Let's set the ground as our reference point. Let's also call the dropped ball to be ball #1 and its height above the ground at any time t is given by

[tex]y_1 = 10 - \frac{1}{2}gt^2[/tex] (1)

where 10 represents its initial height or displacement of 10 m above the ground. At the same time, the displacement of the second ball with respect to the ground [tex]y_2,[/tex] is given by

[tex]y_2 = v_0t - \frac{1}{2}gt^2[/tex] (2)

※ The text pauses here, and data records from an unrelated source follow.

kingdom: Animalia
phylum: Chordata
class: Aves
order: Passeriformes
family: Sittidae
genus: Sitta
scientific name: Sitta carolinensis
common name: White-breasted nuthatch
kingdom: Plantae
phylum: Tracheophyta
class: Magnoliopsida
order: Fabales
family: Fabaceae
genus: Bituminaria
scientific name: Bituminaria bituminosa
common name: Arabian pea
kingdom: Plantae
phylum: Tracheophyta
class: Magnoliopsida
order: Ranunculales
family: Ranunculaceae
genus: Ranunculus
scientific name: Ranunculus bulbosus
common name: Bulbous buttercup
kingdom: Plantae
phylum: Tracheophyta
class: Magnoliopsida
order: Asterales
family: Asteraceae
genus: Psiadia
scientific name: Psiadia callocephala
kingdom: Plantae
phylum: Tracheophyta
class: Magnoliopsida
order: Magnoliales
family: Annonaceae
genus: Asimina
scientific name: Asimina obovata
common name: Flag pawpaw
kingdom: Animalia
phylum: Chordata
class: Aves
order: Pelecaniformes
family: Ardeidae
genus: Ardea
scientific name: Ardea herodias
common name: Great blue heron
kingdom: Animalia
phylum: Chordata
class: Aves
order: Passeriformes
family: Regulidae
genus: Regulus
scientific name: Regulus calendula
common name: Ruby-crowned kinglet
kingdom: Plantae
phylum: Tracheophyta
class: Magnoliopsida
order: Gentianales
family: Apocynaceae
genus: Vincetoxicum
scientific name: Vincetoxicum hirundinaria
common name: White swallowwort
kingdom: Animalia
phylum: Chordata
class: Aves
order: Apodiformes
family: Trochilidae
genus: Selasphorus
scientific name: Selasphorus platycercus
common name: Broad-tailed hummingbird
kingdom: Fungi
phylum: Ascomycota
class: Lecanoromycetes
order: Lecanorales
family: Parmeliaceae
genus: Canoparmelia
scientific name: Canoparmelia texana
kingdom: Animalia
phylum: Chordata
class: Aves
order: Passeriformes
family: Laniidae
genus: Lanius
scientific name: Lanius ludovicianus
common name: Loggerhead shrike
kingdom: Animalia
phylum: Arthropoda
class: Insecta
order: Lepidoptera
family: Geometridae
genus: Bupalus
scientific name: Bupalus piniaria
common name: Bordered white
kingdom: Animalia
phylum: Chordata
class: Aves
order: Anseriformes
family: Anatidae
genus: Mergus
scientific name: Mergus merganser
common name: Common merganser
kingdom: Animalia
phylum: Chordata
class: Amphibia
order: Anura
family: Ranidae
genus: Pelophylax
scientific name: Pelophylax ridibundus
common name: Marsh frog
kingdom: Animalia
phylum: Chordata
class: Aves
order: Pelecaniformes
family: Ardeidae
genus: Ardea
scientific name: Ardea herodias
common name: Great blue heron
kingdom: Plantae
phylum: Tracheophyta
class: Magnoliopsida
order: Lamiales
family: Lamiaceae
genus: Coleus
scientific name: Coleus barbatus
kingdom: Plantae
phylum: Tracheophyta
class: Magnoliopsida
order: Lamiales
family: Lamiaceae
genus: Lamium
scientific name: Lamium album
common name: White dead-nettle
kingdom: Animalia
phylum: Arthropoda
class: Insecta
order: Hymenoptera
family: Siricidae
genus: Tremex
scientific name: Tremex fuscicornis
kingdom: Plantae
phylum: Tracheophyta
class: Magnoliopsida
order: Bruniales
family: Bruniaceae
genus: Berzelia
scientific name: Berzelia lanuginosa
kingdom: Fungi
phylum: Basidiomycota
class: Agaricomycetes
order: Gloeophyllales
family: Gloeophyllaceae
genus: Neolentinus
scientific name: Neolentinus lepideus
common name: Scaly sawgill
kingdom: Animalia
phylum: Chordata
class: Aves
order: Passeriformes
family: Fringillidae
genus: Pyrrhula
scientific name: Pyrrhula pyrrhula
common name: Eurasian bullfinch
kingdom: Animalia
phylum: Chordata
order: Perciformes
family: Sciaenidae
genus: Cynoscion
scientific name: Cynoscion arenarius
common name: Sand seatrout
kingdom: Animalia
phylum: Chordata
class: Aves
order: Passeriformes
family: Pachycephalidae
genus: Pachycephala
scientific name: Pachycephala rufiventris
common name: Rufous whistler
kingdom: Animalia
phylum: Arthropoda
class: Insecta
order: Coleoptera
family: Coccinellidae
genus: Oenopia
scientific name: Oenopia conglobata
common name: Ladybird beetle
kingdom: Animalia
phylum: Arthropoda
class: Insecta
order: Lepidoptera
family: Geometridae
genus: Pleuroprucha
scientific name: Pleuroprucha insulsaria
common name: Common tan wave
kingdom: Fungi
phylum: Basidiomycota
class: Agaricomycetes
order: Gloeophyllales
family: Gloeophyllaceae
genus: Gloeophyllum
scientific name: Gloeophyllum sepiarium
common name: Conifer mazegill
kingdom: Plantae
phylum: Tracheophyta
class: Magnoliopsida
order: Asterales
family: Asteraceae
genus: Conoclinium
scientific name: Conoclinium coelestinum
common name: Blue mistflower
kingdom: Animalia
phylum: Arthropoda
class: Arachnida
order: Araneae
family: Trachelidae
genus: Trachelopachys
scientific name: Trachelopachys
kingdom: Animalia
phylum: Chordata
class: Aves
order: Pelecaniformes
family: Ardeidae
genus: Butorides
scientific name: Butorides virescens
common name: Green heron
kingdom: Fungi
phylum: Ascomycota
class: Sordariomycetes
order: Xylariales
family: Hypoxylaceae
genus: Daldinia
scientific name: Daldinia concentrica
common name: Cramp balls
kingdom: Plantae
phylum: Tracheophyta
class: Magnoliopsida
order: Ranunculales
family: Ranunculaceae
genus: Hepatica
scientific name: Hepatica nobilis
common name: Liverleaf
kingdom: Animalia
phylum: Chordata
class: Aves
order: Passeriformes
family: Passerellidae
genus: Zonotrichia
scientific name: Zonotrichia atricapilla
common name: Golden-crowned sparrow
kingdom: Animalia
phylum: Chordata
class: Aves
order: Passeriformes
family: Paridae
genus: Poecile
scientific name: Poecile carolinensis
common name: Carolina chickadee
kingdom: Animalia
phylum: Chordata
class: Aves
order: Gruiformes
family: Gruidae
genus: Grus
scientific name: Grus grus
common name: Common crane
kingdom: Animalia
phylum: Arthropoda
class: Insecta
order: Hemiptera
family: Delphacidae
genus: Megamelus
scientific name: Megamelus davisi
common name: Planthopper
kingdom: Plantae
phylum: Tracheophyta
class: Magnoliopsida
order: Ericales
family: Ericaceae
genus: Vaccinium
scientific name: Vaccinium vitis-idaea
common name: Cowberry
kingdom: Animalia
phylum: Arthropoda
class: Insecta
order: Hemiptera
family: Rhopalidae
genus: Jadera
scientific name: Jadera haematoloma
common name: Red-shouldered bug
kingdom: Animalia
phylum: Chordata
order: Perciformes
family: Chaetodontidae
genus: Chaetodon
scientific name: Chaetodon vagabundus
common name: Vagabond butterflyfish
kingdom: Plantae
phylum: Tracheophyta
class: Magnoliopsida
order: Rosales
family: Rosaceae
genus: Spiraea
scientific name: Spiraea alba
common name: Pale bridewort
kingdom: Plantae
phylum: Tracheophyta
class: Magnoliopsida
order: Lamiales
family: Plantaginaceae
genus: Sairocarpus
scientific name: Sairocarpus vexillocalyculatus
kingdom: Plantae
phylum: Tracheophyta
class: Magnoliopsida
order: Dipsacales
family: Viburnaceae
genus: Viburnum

At the instant the two balls collide, they will have the same displacement, therefore

[tex]y_1 = y_2 \Rightarrow 10 - \frac{1}{2}gt^2 = v_0t - \frac{1}{2}gt^2[/tex]

or

[tex]v_0t = 10\:\text{m}[/tex]

Solving for t, we get

[tex]t = \dfrac{10\:\text{m}}{v_0} = \dfrac{10\:\text{m}}{10\:\text{m/s}} = 1\:\text{s}[/tex]

We can use either Eqn(1) or Eqn(2) to hind the height where they collide. Let's use Eqn(1):

[tex]y_1 = 10\:\text{m} - \frac{1}{2}(9.8\:\text{m/s}^2)(1\:\text{s})^2[/tex]

[tex]\:\:\:\:\:\:\:= 5.1\:\text{m}[/tex]